### Work instruction
Answer these questions using the stunting abstract below:
1. How many households did the 2015-2016 survey cover?
2. What was the range of stunting prevalence across districts?
3. What share of the observed difference in stunting prevalence did the decomposition models explain?

### Document extract
==============================

Understanding the geographical burden of stunting in India: A regression-decomposition analysis of district-level data from 2015-16. uri icon

abstract

  • India accounts for approximately one third of the world's total population of stunted preschoolers. Addressing global undernutrition, therefore, requires an understanding of the determinants of stunting across India's diverse states and districts. We created a district-level aggregate data set from the recently released 2015-2016 National and Family Health Survey, which covered 601,509 households in 640 districts. We used mapping and descriptive analyses to understand spatial differences in distribution of stunting. We then used population-weighted regressions to identify stunting determinants and regression-based decompositions to explain differences between high- and low-stunting districts across India. Stunting prevalence is high (38.4%) and varies considerably across districts (range: 12.4% to 65.1%), with 239 of the 640 districts have stunting levels above 40% and 202 have prevalence of 30-40%. High-stunting districts are heavily clustered in the north and centre of the country. Differences in stunting prevalence between low and high burden districts were explained by differences in women's low body mass index (19% of the difference), education (12%), children's adequate diet (9%), assets (7%), open defecation (7%), age at marriage (7%), antenatal care (6%), and household size (5%). The decomposition models explained 71% of the observed difference in stunting prevalence. Our findings emphasize the variability in stunting across India, reinforce the multifactorial determinants of stunting, and highlight that interdistrict differences in stunting are strongly explained by a multitude of economic, health, hygiene, and demographic factors. A nationwide focus for stunting prevention is required, while addressing critical determinants district-by-district to reduce inequalities and prevalence of childhood stunting.

==============================

### Supplied material
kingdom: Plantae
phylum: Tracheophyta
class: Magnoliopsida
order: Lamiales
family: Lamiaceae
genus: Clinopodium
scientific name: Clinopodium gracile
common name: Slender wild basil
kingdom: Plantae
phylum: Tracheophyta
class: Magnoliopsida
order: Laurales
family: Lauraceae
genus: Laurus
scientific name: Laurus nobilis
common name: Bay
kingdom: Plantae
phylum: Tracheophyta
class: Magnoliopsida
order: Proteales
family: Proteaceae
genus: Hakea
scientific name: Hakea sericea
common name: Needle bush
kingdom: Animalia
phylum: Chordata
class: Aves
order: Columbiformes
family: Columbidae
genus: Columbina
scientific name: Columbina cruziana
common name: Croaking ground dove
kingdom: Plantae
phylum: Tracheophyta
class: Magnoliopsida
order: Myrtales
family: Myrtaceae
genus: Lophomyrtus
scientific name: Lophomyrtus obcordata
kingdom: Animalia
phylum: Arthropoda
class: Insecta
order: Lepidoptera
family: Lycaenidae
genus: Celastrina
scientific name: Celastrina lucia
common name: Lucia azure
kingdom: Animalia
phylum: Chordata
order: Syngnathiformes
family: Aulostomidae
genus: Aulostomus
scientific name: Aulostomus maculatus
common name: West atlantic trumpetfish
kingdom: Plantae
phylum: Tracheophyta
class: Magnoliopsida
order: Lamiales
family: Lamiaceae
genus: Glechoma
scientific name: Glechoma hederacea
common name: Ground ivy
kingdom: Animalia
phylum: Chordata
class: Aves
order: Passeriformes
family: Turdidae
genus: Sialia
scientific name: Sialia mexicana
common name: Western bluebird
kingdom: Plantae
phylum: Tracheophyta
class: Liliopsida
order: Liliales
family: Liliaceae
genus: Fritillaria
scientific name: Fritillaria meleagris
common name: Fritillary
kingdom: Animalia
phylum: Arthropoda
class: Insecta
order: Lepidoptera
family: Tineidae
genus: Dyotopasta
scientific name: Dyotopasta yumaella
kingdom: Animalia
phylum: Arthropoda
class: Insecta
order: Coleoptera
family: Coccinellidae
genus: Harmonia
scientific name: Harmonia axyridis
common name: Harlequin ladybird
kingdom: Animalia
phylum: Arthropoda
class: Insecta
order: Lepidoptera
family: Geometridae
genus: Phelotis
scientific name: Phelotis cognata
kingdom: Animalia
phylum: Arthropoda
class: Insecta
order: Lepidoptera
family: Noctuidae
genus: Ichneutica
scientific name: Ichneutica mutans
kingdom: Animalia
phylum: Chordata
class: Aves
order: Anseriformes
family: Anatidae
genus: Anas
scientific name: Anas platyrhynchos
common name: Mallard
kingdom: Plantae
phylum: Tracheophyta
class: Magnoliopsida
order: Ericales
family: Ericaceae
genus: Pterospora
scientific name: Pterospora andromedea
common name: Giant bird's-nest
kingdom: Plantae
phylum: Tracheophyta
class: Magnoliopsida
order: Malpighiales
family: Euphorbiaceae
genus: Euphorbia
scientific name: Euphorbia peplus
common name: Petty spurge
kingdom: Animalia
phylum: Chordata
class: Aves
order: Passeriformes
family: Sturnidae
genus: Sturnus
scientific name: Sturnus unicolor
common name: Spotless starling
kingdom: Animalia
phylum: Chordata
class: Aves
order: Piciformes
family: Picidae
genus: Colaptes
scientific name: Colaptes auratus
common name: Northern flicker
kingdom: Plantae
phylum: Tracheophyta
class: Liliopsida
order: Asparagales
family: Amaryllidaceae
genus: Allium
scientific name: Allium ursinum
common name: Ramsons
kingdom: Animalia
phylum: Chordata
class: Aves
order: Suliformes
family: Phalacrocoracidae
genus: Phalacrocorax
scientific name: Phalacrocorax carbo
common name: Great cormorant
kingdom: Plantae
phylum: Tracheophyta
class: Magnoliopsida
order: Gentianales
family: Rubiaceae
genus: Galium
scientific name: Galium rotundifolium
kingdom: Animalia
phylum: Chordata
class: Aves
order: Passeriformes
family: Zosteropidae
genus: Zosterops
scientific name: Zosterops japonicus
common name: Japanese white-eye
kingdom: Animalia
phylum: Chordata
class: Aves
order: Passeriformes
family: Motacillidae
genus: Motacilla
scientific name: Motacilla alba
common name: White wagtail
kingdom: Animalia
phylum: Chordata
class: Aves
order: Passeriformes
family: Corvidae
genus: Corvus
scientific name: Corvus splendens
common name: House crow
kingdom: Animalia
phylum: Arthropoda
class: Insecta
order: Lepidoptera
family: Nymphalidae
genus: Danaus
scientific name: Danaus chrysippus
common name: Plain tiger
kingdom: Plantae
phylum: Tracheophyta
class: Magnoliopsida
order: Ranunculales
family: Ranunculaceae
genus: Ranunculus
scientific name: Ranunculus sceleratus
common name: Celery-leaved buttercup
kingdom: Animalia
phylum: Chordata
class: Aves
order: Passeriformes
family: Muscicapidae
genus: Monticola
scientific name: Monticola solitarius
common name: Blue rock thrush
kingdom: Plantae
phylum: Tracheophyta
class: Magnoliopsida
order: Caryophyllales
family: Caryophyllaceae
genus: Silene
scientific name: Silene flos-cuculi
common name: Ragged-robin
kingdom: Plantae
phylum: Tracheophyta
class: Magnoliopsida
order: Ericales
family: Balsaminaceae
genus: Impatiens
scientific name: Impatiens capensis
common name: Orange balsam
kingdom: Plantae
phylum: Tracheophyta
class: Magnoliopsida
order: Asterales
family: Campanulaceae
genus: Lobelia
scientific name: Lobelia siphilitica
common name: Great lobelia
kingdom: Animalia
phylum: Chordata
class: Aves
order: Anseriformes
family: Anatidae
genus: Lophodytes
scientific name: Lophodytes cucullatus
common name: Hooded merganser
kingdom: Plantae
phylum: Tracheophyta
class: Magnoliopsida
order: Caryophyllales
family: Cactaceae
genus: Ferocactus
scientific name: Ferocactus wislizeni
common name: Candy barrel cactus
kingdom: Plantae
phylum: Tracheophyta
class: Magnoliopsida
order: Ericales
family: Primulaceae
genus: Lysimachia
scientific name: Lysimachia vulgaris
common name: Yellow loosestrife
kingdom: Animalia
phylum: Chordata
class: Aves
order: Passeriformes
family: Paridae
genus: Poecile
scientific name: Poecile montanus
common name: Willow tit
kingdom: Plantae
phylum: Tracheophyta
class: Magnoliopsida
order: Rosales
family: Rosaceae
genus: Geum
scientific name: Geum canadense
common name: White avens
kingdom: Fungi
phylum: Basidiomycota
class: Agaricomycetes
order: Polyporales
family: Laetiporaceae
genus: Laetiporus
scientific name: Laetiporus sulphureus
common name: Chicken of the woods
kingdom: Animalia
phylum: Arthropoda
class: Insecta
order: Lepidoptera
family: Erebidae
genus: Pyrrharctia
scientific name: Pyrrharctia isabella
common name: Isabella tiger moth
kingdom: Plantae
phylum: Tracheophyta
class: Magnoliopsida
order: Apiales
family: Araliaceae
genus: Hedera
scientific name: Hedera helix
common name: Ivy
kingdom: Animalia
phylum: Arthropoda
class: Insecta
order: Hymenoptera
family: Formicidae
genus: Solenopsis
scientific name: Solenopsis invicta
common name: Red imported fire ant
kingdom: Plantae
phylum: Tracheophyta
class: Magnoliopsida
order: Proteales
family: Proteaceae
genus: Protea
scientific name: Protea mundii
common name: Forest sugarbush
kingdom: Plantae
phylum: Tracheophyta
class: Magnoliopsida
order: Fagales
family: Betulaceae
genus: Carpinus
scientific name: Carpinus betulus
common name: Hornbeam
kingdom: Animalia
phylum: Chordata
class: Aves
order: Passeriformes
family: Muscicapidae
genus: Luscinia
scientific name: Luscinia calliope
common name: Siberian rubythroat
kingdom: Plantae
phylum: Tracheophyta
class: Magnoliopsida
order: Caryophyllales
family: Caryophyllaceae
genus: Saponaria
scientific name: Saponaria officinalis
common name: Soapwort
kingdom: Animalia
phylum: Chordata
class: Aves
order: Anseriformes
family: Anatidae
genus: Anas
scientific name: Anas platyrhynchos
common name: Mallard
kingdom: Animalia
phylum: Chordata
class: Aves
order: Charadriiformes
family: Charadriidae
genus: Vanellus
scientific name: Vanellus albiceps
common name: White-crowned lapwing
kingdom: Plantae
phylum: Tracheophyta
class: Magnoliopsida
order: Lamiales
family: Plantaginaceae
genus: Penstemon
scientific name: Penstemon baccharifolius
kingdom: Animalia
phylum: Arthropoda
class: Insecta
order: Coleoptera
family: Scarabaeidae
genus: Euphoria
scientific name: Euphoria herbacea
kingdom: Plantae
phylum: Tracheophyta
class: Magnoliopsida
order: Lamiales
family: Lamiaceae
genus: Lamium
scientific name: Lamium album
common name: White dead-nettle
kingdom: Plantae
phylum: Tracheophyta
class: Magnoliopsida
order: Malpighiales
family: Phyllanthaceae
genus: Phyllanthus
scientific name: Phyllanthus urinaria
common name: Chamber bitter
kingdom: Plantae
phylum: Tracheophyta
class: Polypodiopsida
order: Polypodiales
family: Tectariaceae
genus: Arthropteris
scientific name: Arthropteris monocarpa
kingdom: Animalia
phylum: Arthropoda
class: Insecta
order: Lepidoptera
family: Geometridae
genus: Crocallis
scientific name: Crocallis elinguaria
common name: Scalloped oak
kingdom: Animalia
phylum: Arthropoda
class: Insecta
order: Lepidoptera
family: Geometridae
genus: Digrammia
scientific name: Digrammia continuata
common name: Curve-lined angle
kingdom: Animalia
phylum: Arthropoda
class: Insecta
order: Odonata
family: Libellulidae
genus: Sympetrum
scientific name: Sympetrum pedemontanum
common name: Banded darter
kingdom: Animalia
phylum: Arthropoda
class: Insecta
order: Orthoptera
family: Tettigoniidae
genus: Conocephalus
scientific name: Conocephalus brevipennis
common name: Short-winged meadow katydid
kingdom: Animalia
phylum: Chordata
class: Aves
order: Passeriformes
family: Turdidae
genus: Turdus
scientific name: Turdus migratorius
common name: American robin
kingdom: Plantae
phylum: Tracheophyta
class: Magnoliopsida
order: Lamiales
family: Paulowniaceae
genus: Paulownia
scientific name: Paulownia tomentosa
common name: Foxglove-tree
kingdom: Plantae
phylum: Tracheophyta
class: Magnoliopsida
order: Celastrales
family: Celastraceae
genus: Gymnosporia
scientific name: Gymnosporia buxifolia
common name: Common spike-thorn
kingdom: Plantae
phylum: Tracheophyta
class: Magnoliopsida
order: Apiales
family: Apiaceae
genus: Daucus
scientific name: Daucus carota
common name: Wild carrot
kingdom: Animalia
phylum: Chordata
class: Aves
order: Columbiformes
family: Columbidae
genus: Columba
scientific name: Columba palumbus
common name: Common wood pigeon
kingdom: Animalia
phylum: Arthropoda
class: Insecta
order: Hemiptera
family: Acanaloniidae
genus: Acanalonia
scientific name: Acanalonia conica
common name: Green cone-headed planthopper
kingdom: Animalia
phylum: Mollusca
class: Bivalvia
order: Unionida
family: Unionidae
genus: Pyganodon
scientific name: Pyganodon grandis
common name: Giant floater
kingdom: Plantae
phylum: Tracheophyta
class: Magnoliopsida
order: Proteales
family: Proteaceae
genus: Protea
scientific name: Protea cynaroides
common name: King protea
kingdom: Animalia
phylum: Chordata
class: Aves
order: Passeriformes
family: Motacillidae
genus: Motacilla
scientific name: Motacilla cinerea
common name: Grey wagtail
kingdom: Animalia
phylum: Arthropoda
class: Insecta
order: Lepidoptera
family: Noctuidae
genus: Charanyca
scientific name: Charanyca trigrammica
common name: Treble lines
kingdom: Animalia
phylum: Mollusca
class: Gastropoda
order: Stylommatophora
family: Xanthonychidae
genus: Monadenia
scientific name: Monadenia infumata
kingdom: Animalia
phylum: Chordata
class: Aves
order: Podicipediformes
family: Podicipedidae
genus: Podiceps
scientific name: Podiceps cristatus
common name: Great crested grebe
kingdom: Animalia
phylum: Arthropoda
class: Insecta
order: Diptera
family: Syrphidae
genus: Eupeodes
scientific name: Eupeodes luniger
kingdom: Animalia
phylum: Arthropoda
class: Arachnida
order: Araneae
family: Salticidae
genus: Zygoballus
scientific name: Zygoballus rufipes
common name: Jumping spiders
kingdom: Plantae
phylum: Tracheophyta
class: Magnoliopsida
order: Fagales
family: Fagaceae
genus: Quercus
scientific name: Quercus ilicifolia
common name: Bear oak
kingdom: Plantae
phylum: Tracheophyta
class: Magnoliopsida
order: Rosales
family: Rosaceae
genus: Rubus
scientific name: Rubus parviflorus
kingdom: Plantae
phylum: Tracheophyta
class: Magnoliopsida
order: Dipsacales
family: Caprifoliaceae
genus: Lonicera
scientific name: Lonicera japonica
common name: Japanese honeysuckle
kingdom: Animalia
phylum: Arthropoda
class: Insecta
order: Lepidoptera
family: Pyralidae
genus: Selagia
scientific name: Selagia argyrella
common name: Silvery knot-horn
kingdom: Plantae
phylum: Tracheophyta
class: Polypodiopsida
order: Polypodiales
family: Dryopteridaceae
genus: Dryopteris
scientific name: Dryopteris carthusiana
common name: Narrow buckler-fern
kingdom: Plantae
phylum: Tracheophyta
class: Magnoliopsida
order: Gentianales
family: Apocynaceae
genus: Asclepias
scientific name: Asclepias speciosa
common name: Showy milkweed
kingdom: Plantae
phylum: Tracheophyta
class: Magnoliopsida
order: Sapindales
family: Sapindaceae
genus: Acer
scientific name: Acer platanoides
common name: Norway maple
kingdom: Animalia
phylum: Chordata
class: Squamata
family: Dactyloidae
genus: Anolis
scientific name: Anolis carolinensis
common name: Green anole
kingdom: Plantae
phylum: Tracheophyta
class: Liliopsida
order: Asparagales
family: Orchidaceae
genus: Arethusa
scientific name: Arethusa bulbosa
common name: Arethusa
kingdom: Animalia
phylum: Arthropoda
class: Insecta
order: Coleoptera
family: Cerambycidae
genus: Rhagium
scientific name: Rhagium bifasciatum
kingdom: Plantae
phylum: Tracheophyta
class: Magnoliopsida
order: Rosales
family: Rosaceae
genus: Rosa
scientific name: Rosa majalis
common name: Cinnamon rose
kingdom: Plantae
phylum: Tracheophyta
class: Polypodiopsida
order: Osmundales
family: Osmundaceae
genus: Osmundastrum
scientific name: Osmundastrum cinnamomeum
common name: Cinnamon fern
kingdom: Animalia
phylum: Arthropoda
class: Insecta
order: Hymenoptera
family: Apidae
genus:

==============================

### Answer box
1. 601,509 households, in 640 districts.
2. From 12.4% to 65.1%.
3. 71%.